Supplied material ::
========
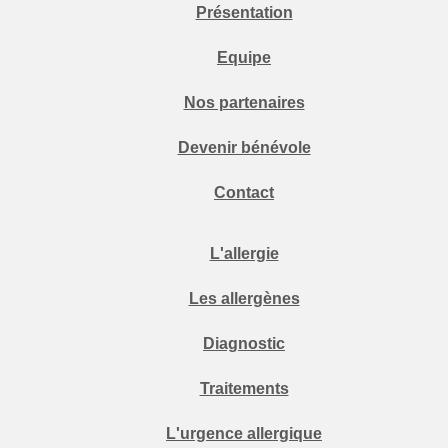
Présentation
Equipe
Nos partenaires
Devenir bénévole
Contact
L'allergie
Les allergènes
Diagnostic
Traitements
L'urgence allergique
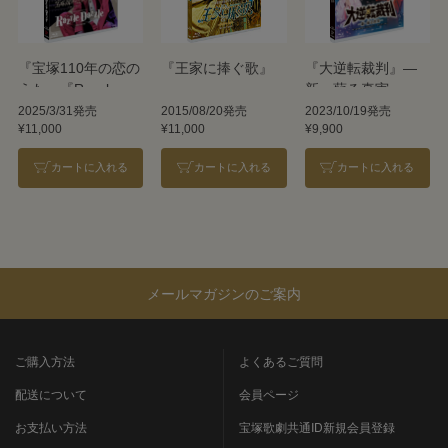
『宝塚110年の恋の
『王家に捧ぐ歌』
『大逆転裁判』―
うた』『Razzle
新・蘇る真実―
Dazzle（ラズル ダ
2025/3/31発売
2015/08/20発売
2023/10/19発売
¥11,000
¥11,000
¥9,900
ズル）』
カートに入れる
カートに入れる
カートに入れる
メールマガジンのご案内
ご購入方法
よくあるご質問
配送について
会員ページ
お支払い方法
宝塚歌劇共通ID新規会員登録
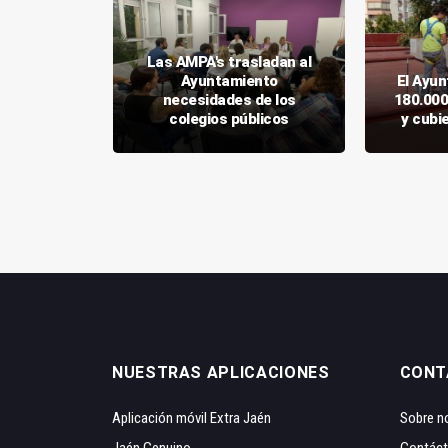
o entrega
Las AMPA's trasladan al
 de
Ayuntamiento
El Ayun
urbano a
necesidades de los
180.000
s
colegios públicos
y cubi
NUESTRAS APLICACIONES
CONT
Aplicación móvil Extra Jaén
Sobre n
Jaén Genuino
Contác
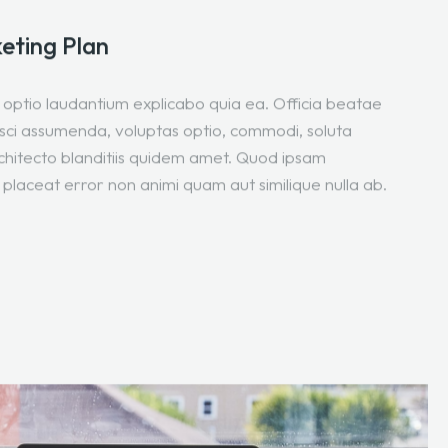
eting Plan
optio laudantium explicabo quia ea. Officia beatae
pisci assumenda, voluptas optio, commodi, soluta
chitecto blanditiis quidem amet. Quod ipsam
 placeat error non animi quam aut similique nulla ab.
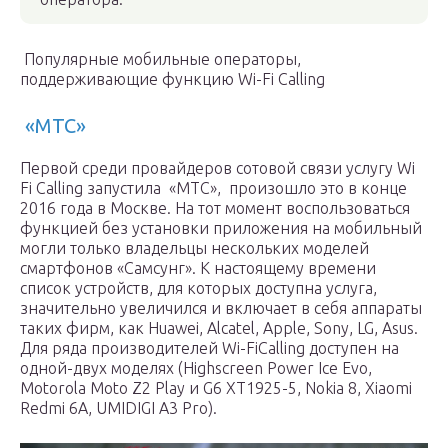
Популярные мобильные операторы,
поддерживающие функцию Wi-Fi Calling
«МТС»
Первой среди провайдеров сотовой связи услугу Wi
Fi Calling запустила «МТС», произошло это в конце
2016 года в Москве. На тот момент воспользоваться
функцией без установки приложения на мобильный
могли только владельцы нескольких моделей
смартфонов «Самсунг». К настоящему времени
список устройств, для которых доступна услуга,
значительно увеличился и включает в себя аппараты
таких фирм, как Huawei, Alcatel, Apple, Sony, LG, Asus.
Для ряда производителей Wi-FiCalling доступен на
одной-двух моделях (Highscreen Power Ice Evo,
Motorola Moto Z2 Play и G6 XT1925-5, Nokia 8, Xiaomi
Redmi 6A, UMIDIGI A3 Pro).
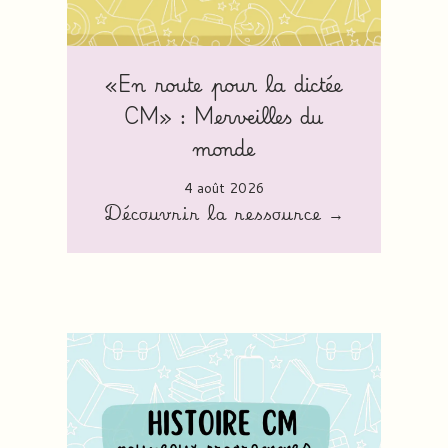
«En route pour la dictée
CM» : Merveilles du
monde
4 août 2026
Découvrir la ressource →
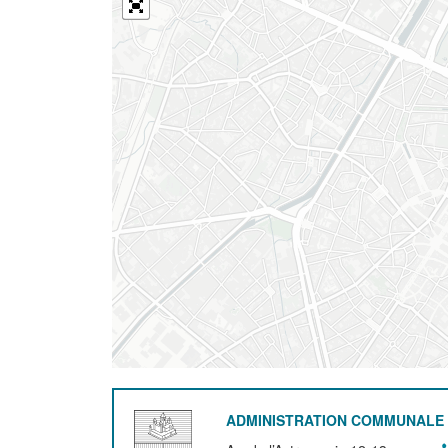
ADMINISTRATION COMMUNALE 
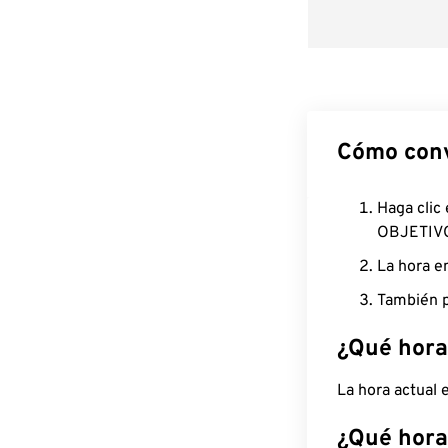
Cómo conv
Haga clic
OBJETIV
La hora e
También p
¿Qué hora
La hora actual
¿Qué hora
========
From the items above, pull out every line that contains the string "hora". Treat case as significant, so a line counts only if the letters match in uppercase and lowercase as well.

La hora e
¿Qué hora
La hora actual
¿Qué hora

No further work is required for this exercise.